ABOUT THIS TASK: Read through the lines below for the string "Application" and copy each one that has it.
------ RECORDS FOR THE TASK
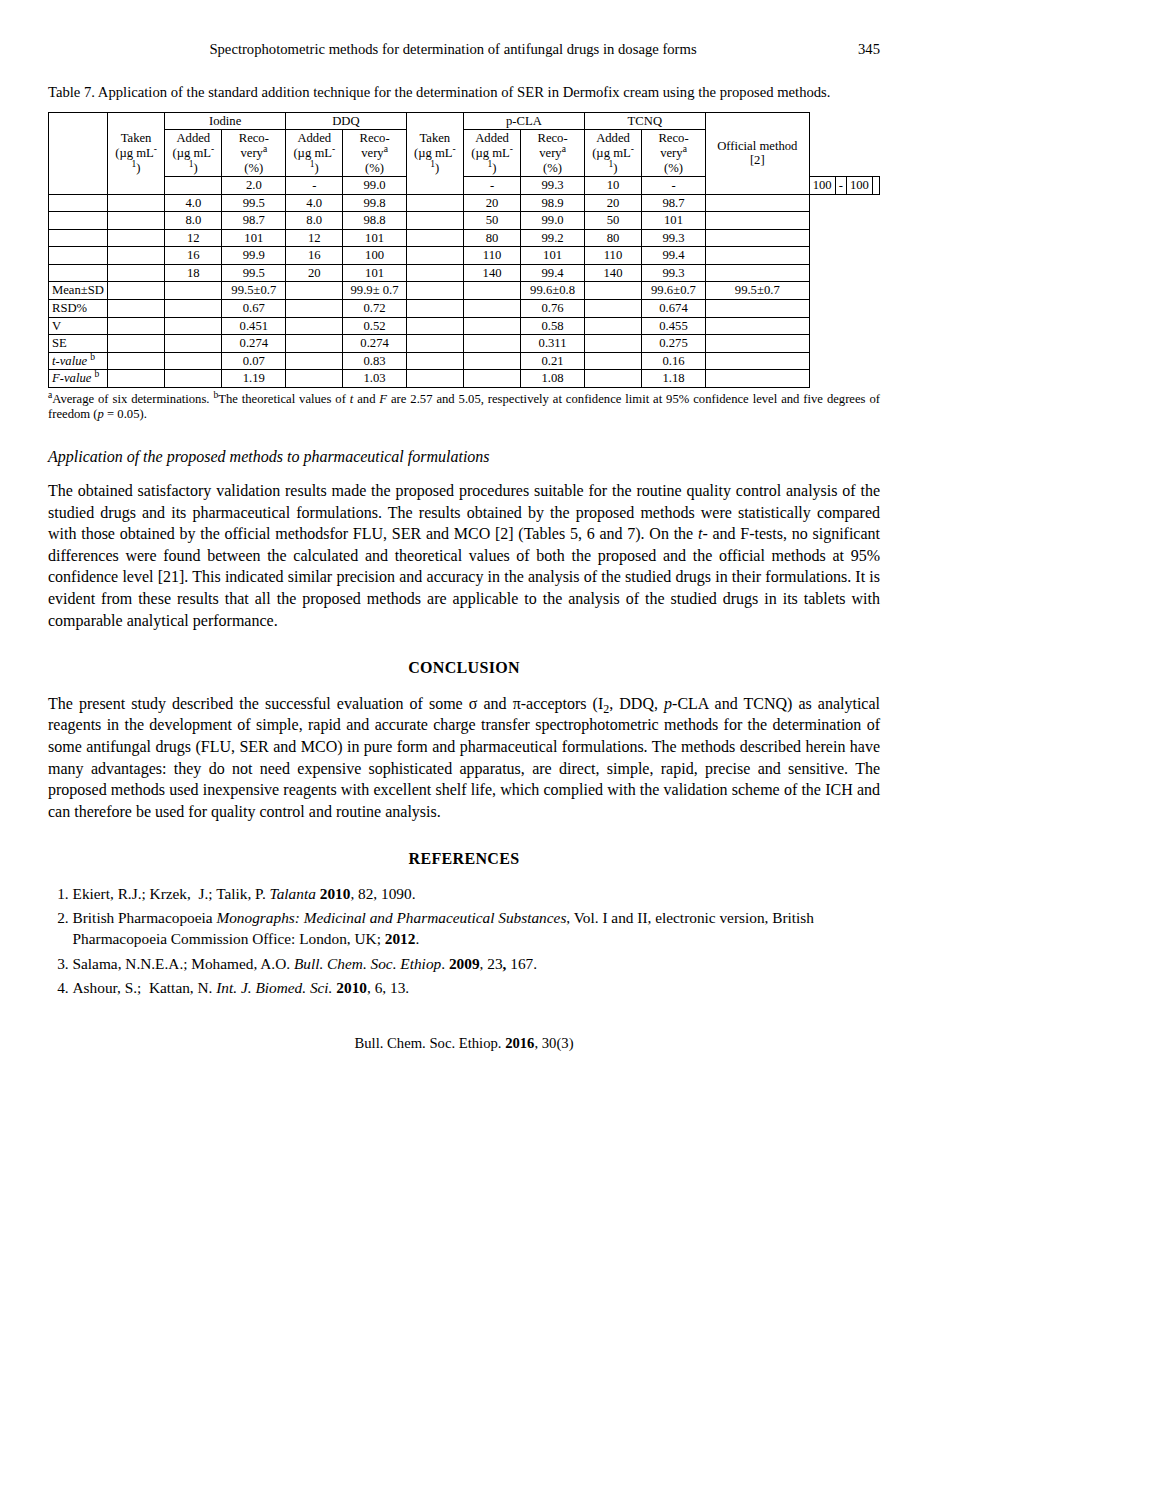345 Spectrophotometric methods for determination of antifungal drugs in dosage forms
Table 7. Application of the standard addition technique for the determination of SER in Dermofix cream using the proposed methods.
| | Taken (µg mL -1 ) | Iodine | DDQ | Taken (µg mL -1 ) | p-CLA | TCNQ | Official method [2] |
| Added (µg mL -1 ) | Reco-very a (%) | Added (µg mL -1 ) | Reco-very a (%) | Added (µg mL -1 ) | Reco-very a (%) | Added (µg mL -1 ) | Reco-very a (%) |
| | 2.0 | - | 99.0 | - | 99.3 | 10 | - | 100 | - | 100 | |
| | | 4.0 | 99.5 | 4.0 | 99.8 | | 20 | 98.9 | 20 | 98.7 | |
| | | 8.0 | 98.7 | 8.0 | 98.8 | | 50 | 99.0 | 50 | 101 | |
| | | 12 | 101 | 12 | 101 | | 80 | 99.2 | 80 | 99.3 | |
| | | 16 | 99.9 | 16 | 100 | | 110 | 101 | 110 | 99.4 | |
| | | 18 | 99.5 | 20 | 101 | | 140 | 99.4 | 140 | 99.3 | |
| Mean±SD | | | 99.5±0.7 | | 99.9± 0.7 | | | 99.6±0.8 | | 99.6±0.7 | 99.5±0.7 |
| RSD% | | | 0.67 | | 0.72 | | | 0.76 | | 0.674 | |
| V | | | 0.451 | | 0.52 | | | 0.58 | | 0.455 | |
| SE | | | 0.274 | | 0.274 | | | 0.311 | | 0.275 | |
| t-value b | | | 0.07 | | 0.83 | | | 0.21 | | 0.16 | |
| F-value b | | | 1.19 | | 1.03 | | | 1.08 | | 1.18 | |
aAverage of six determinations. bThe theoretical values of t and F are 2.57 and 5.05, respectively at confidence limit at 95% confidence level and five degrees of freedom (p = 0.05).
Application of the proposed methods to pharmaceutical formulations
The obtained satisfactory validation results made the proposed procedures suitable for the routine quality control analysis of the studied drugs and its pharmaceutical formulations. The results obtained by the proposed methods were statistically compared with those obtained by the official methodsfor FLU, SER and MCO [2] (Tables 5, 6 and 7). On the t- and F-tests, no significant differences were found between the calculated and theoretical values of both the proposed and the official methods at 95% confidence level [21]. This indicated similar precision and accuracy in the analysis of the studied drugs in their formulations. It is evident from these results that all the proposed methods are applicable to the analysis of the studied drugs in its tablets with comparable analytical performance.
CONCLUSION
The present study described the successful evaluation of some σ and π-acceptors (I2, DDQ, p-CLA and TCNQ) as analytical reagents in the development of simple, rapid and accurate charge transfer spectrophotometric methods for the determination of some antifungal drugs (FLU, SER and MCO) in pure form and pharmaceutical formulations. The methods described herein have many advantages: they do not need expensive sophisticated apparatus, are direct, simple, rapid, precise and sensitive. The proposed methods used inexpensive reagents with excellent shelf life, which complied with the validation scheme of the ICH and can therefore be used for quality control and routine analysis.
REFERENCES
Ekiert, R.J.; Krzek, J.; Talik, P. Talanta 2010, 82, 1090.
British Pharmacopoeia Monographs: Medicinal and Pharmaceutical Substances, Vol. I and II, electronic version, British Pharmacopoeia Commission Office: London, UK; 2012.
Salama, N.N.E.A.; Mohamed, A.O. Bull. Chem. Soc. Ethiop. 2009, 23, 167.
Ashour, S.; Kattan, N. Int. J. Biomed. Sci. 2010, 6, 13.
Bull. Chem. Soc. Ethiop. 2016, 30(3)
------------
RESULT OF THIS EXERCISE:
Table 7. Application of the standard addition technique for the determination of SER in Dermofix cream using the proposed methods.
Application of the proposed methods to pharmaceutical formulations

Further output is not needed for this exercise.